(Beginning of TASK INPUT)

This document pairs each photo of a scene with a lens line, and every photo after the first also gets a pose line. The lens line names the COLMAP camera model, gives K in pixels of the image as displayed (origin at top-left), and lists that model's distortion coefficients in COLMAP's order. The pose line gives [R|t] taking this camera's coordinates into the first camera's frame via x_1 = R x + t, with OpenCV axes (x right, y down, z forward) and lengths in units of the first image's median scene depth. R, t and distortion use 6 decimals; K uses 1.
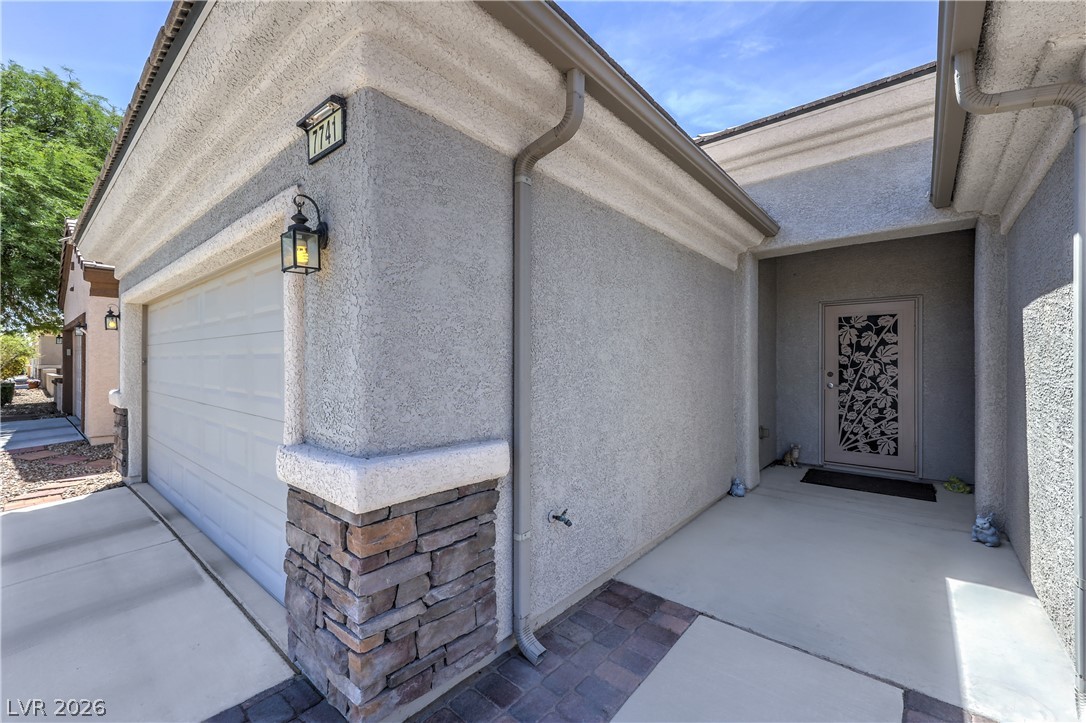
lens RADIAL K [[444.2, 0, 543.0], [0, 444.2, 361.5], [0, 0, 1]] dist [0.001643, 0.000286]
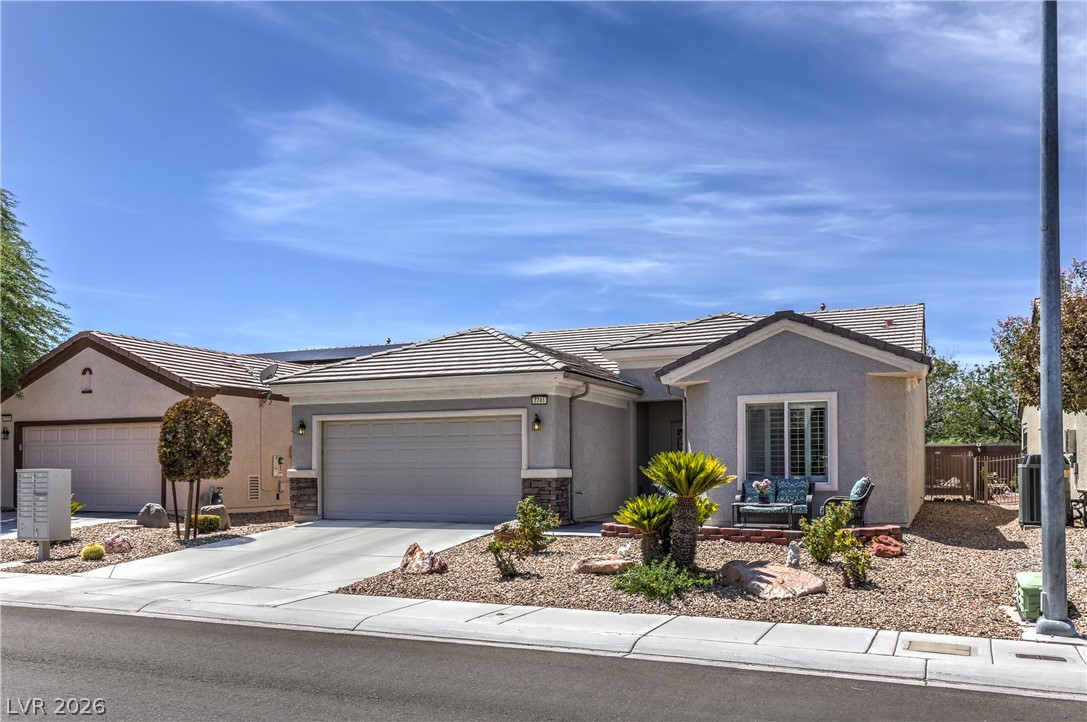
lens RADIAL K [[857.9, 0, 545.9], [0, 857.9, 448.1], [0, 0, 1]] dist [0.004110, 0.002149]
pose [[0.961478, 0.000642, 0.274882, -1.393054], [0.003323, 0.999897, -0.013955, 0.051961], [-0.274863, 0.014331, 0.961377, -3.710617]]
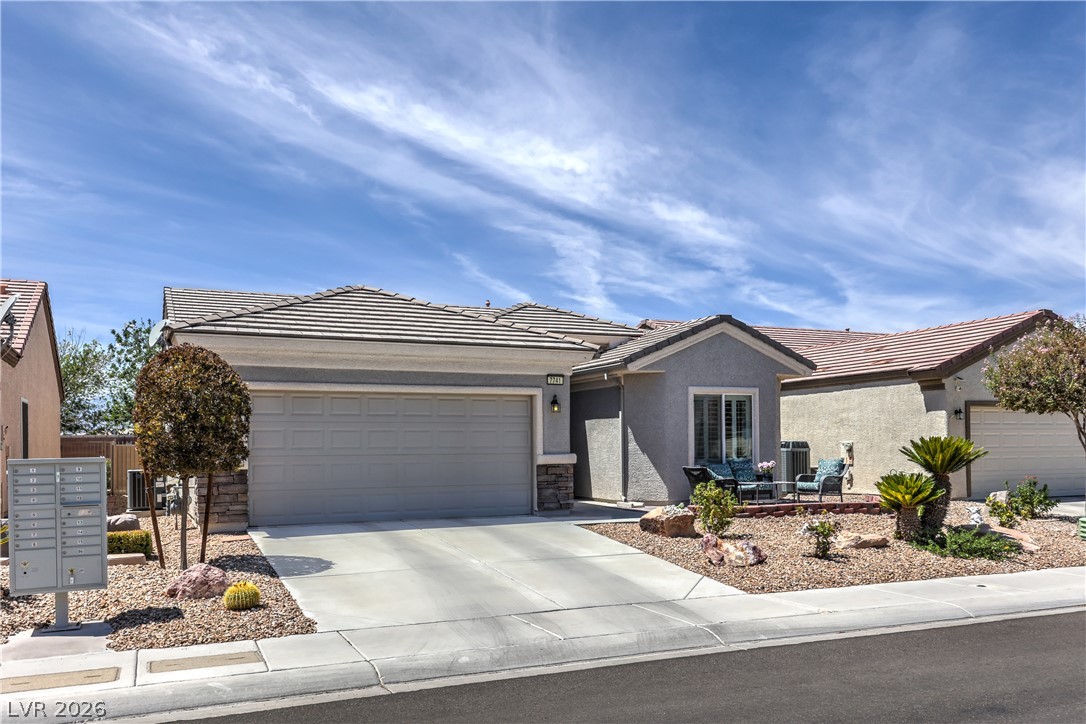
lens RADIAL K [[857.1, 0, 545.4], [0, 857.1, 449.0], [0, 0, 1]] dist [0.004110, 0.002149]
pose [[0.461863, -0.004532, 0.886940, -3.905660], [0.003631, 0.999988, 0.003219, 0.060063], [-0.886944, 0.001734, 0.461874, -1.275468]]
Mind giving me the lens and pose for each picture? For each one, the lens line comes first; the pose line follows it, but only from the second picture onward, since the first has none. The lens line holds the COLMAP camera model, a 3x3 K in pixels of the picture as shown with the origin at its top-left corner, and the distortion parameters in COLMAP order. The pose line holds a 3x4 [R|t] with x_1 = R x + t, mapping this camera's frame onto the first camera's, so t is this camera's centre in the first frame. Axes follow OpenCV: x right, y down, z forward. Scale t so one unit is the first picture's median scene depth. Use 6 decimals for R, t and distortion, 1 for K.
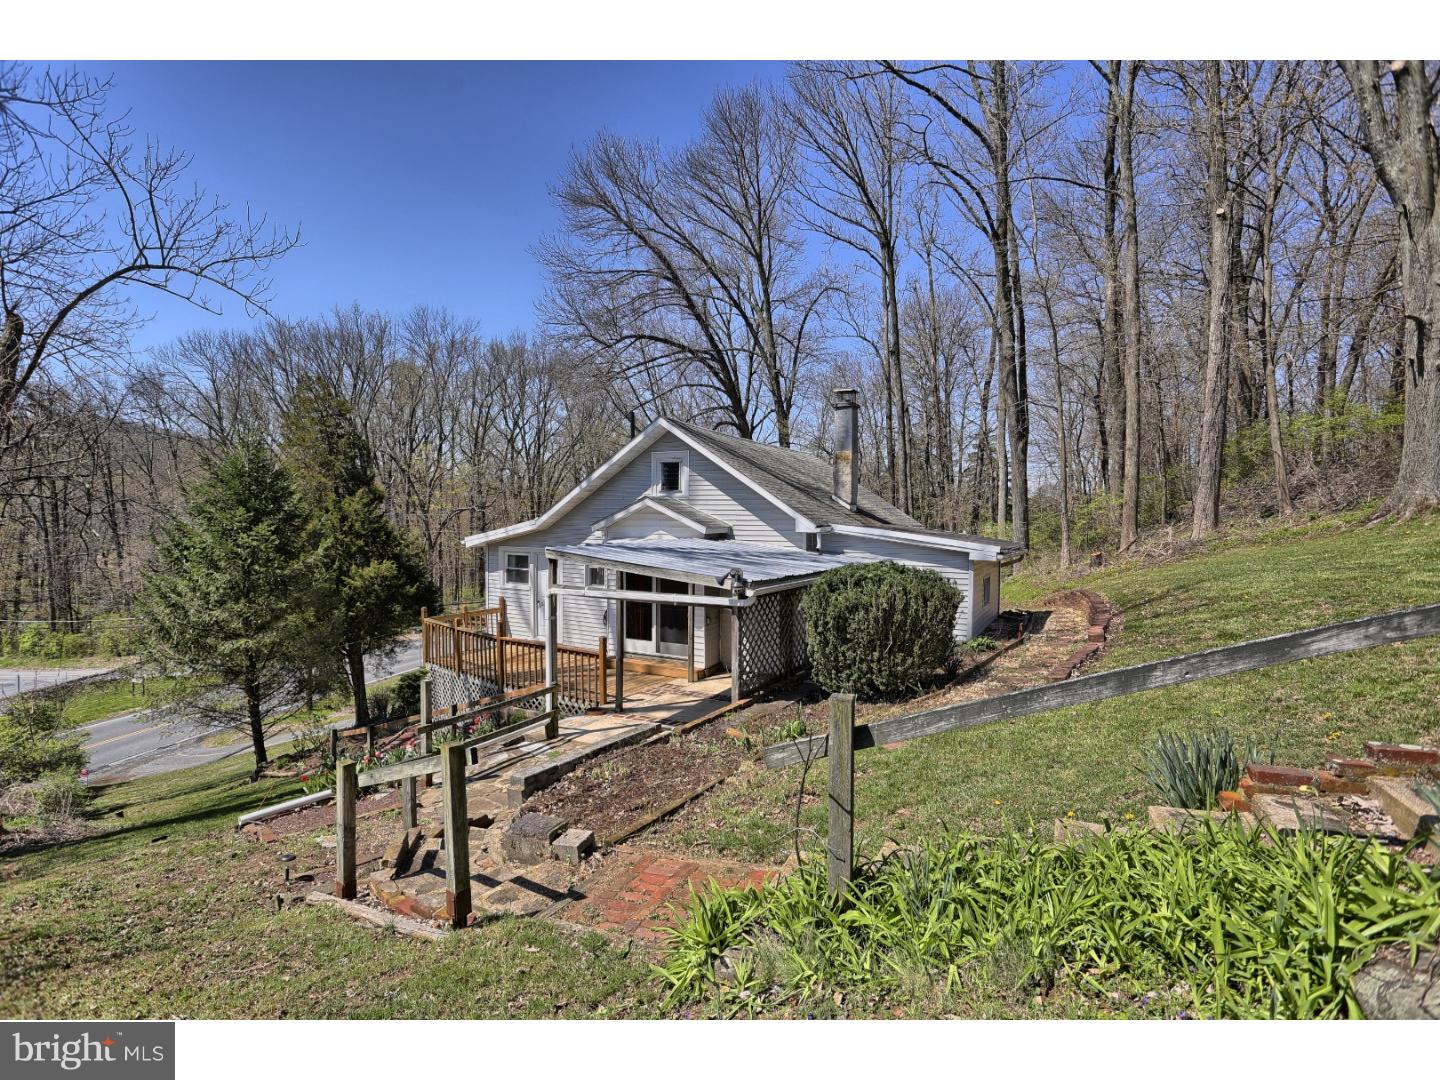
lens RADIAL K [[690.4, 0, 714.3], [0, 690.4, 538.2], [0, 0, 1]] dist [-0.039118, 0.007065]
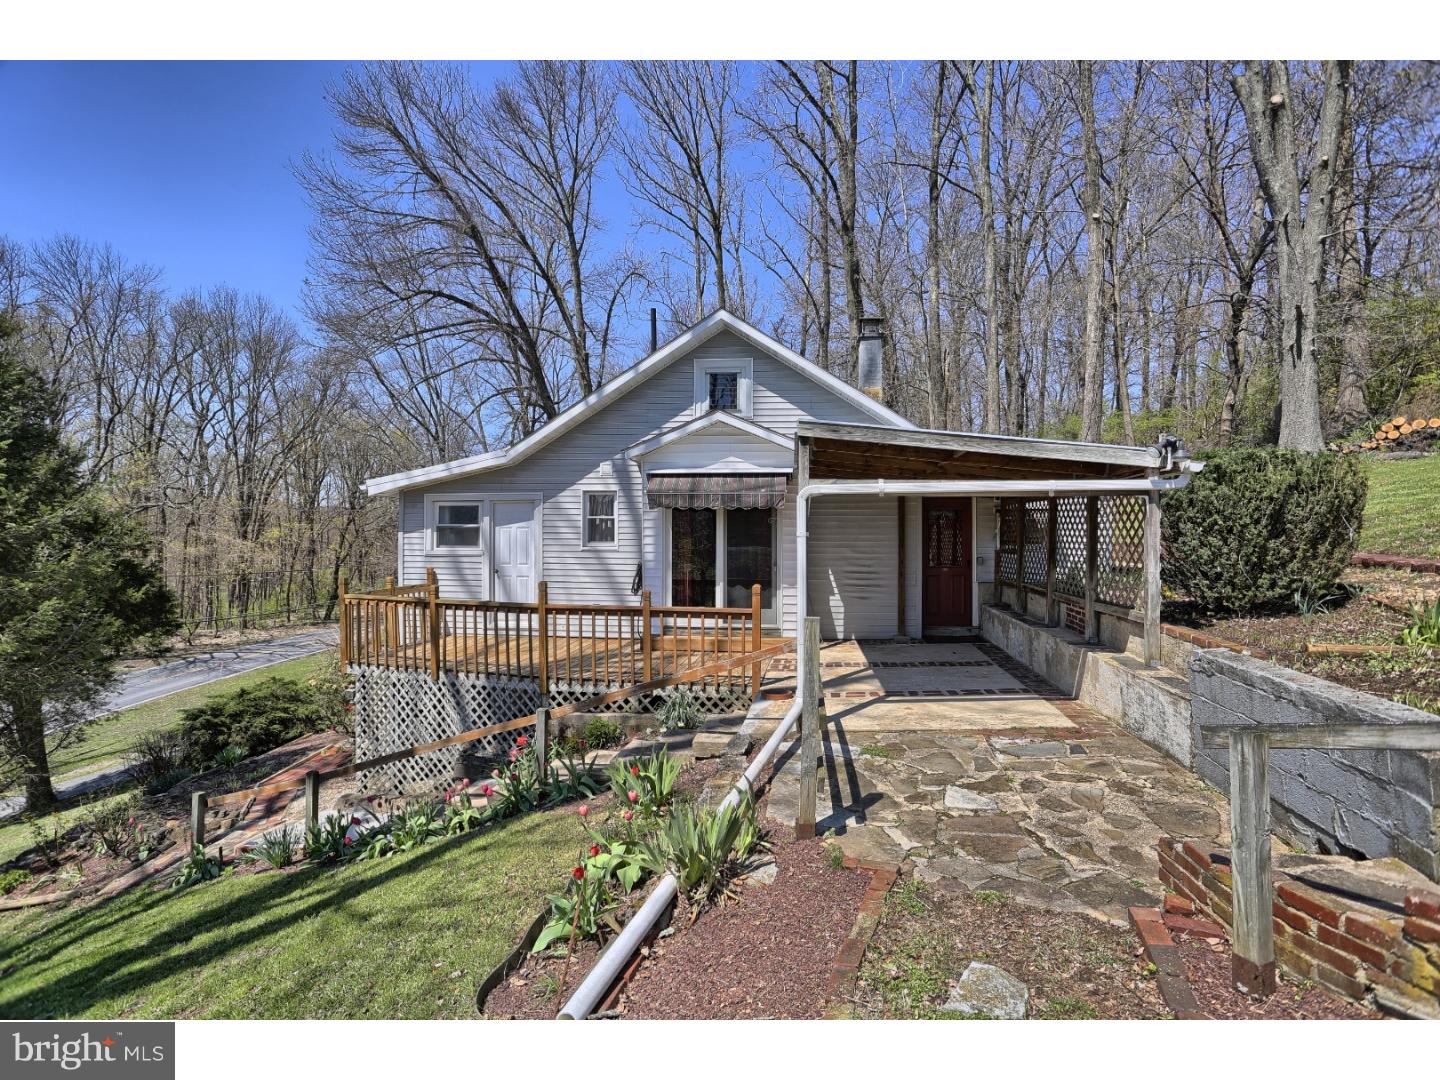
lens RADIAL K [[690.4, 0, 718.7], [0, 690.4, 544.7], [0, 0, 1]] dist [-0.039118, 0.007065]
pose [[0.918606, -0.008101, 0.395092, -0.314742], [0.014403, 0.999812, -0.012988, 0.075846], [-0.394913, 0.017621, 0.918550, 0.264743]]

(End of TASK INPUT)

▶ **WHAT YOU NEED TO DO**:
Rewrite everything from the start of the entries down through the line containing "0.001734, 0.461874, -1.275468]]", swapping "photo" for "shot" and keeping all else the same. Leave the pictures out of your answer.

▶ **REPLY**:
This document pairs each shot of a scene with a lens line, and every shot after the first also gets a pose line. The lens line names the COLMAP camera model, gives K in pixels of the image as displayed (origin at top-left), and lists that model's distortion coefficients in COLMAP's order. The pose line gives [R|t] taking this camera's coordinates into the first camera's frame via x_1 = R x + t, with OpenCV axes (x right, y down, z forward) and lengths in units of the first image's median scene depth. R, t and distortion use 6 decimals; K uses 1.
lens RADIAL K [[444.2, 0, 543.0], [0, 444.2, 361.5], [0, 0, 1]] dist [0.001643, 0.000286]
lens RADIAL K [[857.9, 0, 545.9], [0, 857.9, 448.1], [0, 0, 1]] dist [0.004110, 0.002149]
pose [[0.961478, 0.000642, 0.274882, -1.393054], [0.003323, 0.999897, -0.013955, 0.051961], [-0.274863, 0.014331, 0.961377, -3.710617]]
lens RADIAL K [[857.1, 0, 545.4], [0, 857.1, 449.0], [0, 0, 1]] dist [0.004110, 0.002149]
pose [[0.461863, -0.004532, 0.886940, -3.905660], [0.003631, 0.999988, 0.003219, 0.060063], [-0.886944, 0.001734, 0.461874, -1.275468]]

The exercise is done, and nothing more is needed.